Своеобразие и сущность творчества Дельфина могут быть постигнуты путем сравнительного анализа его текстов с идеями и принципами классического романтизма и неоромантизма; в качестве инструмента анализа целесообразно избрать систему стержневых для романтического типа мышления оппозиций – «мир – человек», «идеал – действительность».
Универсальной для классических романтиков и неоромантиков является системообразующая антитеза «мир – человек», представленная через образ «больного мира», «страшного мира» (например, в поэзии А. Блока), отражающих враждебность по отношению к человеку, неспособного понять глубинную суть происходящих явлений.
Унаследовав у романтиков и неоромантиков образ «болезненного мира», Дельфин актуализирует его трагические грани, доводя их до степени максимальной напряженности, за которой – болезнь, безумство, крушение духа, девальвация ценностей: «Мир умирает, люди похожи на тлю. / Пыль на телеэкране важней того, что я смотрю» («Я буду жить»); «Жить – не ждать. / Жить – значит брать свое. / Надо стрелять. / Не бойся, люди – тряпье» («Нечестно»).
Мир равнодушно «пожирает» друзей героя, которые не нашли цели в жизни, а лишь «истлели от идей», не сумев самореализоваться: «И это ты виноват: ты отвратительно жесток. / И это ты виноват: ты мне ничем не помог» («Мой мир»).
Трагическая безысходность героя песен Дельфина, как и в случае с героем романтизма и неоромантизма, ведет его к отверженности от окружающего мира и «потерянности» для себя: «Я никому не нужен здесь: это будет месть, / Которая тоже никому не нужна. / Мама, я не твой, я стал совсем другой…» («Мама»).

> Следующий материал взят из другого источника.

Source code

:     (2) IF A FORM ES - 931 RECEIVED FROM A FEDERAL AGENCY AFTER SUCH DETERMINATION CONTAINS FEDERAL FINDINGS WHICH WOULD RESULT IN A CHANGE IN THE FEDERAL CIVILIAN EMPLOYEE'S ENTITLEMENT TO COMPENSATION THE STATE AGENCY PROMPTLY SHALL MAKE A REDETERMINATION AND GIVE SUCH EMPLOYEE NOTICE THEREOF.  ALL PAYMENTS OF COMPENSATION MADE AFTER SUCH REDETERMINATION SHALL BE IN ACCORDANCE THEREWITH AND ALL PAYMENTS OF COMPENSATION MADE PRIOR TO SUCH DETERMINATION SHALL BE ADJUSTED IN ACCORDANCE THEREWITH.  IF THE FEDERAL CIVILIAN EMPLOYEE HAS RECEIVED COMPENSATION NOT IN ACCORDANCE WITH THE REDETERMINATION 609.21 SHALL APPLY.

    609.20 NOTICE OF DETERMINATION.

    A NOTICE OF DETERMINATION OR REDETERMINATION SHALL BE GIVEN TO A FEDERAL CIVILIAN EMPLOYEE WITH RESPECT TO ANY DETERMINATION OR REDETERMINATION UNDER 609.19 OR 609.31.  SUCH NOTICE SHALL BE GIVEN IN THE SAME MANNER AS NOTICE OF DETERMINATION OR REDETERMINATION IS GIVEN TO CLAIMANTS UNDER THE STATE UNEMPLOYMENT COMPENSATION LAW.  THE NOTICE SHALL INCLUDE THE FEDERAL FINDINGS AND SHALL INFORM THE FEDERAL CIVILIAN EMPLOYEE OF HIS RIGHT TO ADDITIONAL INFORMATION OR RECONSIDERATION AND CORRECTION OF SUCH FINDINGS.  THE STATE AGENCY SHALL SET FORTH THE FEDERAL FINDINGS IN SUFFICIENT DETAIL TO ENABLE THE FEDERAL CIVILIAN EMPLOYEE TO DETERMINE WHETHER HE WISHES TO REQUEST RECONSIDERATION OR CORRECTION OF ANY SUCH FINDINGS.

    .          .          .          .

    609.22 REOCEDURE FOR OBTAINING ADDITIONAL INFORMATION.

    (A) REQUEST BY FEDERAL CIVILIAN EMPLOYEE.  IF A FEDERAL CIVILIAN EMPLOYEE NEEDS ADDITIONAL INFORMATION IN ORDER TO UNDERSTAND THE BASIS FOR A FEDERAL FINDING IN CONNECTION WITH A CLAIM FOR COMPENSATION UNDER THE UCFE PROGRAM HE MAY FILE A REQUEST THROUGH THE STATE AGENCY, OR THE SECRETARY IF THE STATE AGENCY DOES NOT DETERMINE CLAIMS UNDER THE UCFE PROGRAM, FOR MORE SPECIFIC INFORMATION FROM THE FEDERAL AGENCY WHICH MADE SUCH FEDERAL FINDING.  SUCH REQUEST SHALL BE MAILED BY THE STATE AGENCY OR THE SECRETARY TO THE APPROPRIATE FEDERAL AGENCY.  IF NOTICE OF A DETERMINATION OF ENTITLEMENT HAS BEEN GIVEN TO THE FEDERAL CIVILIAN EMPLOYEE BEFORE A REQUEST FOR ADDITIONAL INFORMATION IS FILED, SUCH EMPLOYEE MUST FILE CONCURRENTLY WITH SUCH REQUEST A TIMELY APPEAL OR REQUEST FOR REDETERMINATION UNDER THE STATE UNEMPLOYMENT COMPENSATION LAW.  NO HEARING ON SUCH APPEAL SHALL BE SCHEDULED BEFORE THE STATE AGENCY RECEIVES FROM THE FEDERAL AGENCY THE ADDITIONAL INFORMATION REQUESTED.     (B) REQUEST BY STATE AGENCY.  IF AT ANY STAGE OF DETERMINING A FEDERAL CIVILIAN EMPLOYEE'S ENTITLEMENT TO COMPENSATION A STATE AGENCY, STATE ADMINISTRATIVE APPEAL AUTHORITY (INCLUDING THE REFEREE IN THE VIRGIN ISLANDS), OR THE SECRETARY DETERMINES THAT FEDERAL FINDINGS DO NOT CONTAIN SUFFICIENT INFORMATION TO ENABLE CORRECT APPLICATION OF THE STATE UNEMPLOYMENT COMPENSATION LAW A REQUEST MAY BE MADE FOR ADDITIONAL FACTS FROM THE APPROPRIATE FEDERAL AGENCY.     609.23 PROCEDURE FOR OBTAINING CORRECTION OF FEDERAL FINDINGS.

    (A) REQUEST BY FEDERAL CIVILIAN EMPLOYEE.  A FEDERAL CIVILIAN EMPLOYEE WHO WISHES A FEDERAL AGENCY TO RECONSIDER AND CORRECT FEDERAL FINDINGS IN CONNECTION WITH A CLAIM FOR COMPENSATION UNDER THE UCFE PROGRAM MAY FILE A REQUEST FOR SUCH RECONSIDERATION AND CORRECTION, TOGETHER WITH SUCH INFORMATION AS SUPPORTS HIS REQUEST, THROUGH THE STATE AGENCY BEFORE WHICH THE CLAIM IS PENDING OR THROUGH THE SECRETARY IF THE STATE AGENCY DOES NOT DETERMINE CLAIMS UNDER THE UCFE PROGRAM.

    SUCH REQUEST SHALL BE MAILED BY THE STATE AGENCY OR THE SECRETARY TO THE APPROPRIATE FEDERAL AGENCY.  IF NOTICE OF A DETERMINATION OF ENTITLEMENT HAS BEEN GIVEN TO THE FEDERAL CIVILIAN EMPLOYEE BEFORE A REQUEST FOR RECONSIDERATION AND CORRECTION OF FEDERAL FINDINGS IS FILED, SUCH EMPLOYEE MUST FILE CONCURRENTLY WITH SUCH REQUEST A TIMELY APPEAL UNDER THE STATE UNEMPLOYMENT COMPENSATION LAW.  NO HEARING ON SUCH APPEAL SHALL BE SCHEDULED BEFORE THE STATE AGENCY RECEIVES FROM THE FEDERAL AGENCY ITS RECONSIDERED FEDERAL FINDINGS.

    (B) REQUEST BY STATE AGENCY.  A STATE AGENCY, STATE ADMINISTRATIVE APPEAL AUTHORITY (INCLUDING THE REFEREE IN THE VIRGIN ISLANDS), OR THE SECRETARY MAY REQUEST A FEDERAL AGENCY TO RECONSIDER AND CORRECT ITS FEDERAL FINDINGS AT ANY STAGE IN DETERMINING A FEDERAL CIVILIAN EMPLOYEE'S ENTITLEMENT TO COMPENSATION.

Чувство неизбежной отчужденности от общества, ощущение душевной пустоты и ненужности роднит данного героя с героем романтическим: «И не было нас печальней, / И не было нас грустней. / Взрослеющее отчаяние / Горящих в глазах огней» («Без нас»); «Я все отдал тебе, что брал на время, / Уже не в силах себя лелеять. / Я теперь вроде семя: / Яма вырыта – пора сеять» («Ласты»); «Бессмысленность прожитых дней, / Безрадостность сделанных дел…» («Июнь»).
«Потеря себя» оборачивается интуитивным стремлением к саморазрушению, растворению в окружающем мире или даже сознательному самоуничтожению: «И я себя же предал, / И о себе же плакал, / В себя с двух рук стреляя…» («Собака»). Стремление уйти от себя, чтобы обрести хотя бы иллюзию единства с миром повергает героя в состояние постоянного смятения, приводит к метаниям, близкими с мятежными порывами романтического героя своей совершенной бесцельностью, подчеркнутой бессмысленностью, трагической бесконечностью и беспокойностью пути: «Я ухожу в небытие, я ухожу в никуда…» («Транспечаль»).